USRA Scientist Studies Landing Site of Mars Rover
Columbia MD and Washington DC-- July 10, 2020. Research conducted by Kennda Lynch, a scientist at the Universities Space Resarch Association, focuses on the Jezero Crater on Mars – where the Mars Rover, Perseverance, will collect samples that will enable us to determine whether signs of past life existed there.

Perseverance will explore an ancient river delta where water once flowed on Mars’s surface. Image Credit: NASA/JPL/JHUAPL/MSSS/Brown University.
Perseverance is scheduled to launch from Cape Canaveral Air Force Station in Florida between July 30 and August 15, and land on Mars on February 18, 2021.
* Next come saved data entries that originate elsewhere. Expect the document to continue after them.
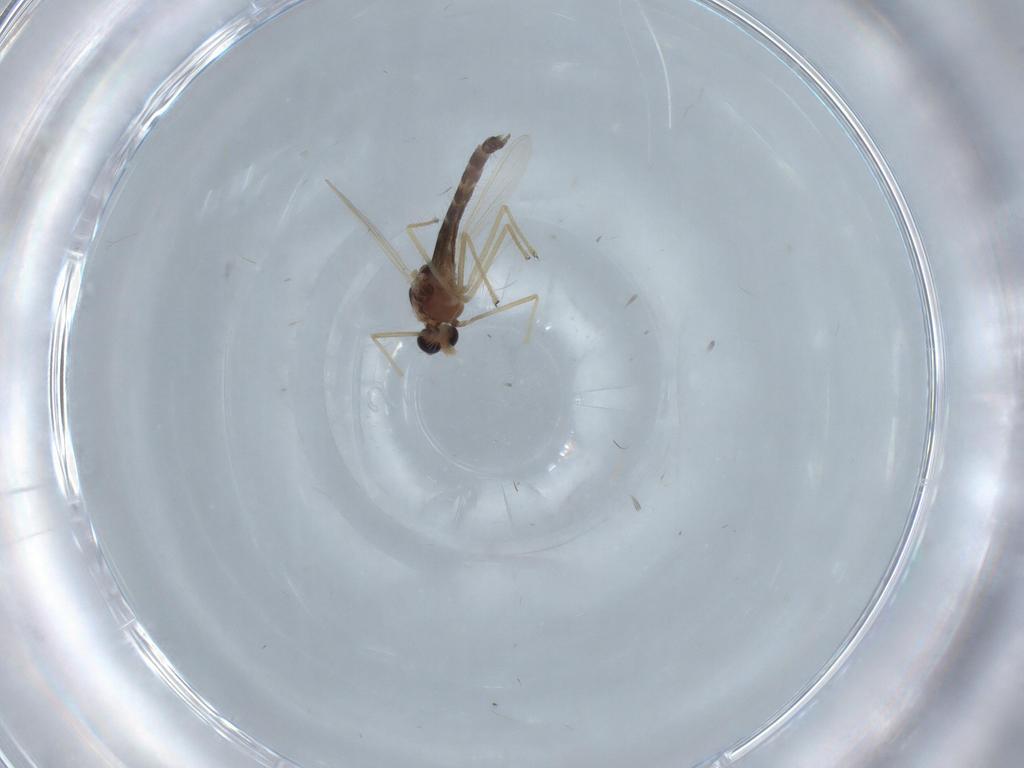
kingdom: Animalia
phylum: Arthropoda
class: Insecta
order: Diptera
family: Chironomidae
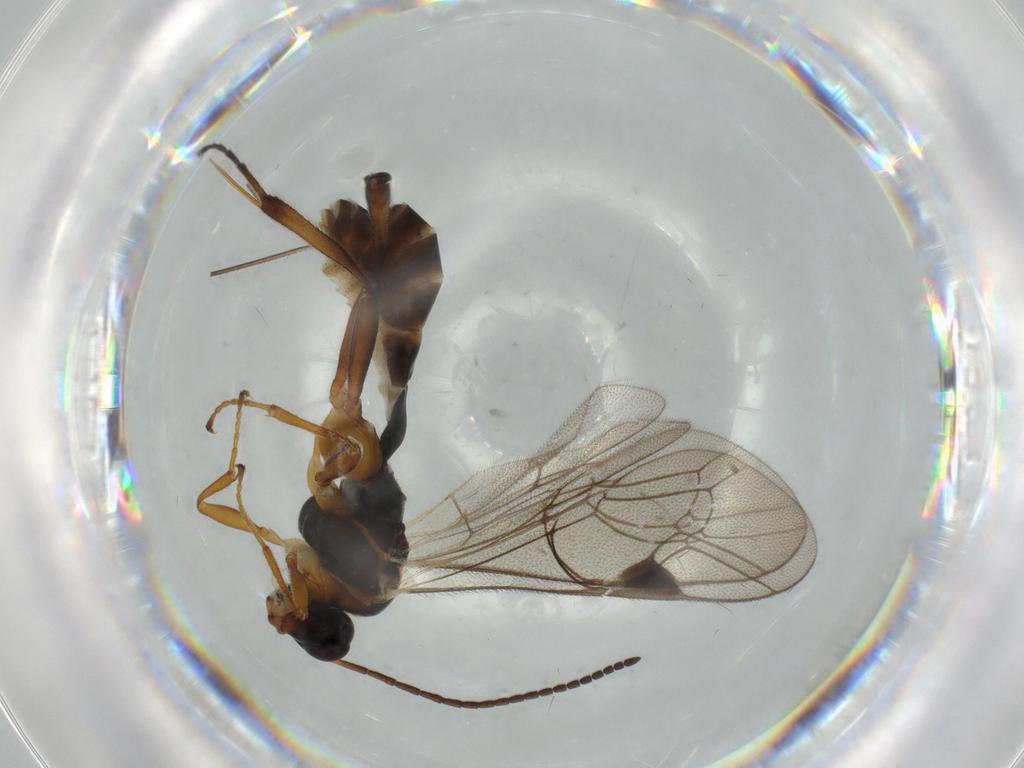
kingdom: Animalia
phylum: Arthropoda
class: Insecta
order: Hymenoptera
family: Ichneumonidae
Perseverance will land in the 45-kilometer-wide Jezero Crater, just north of the Martian equator and in a spot that was once home to a lake and a river delta. That ancient delta offers a rich variety of geological landscapes — where Perseverance could collect many samples that might contain signs of past life, says USRA’s Kennda Lynch, an astrobiologist and geomicrobiologist at the Lunar and Planetary Institute in Houston, Texas. Kennda studies the Jezero landing site and Earth analogs environments that represent potential habitable zones in the crater. Engineers at the Jet Propulsion Laboratory in Pasadena, California, who built the craft, have already mapped out several routes that it could take around the delta, covering on the order of 15 kilometers.
Kennda was featured in a short video entitled #Countdown to Mars - a series that NASA is developing.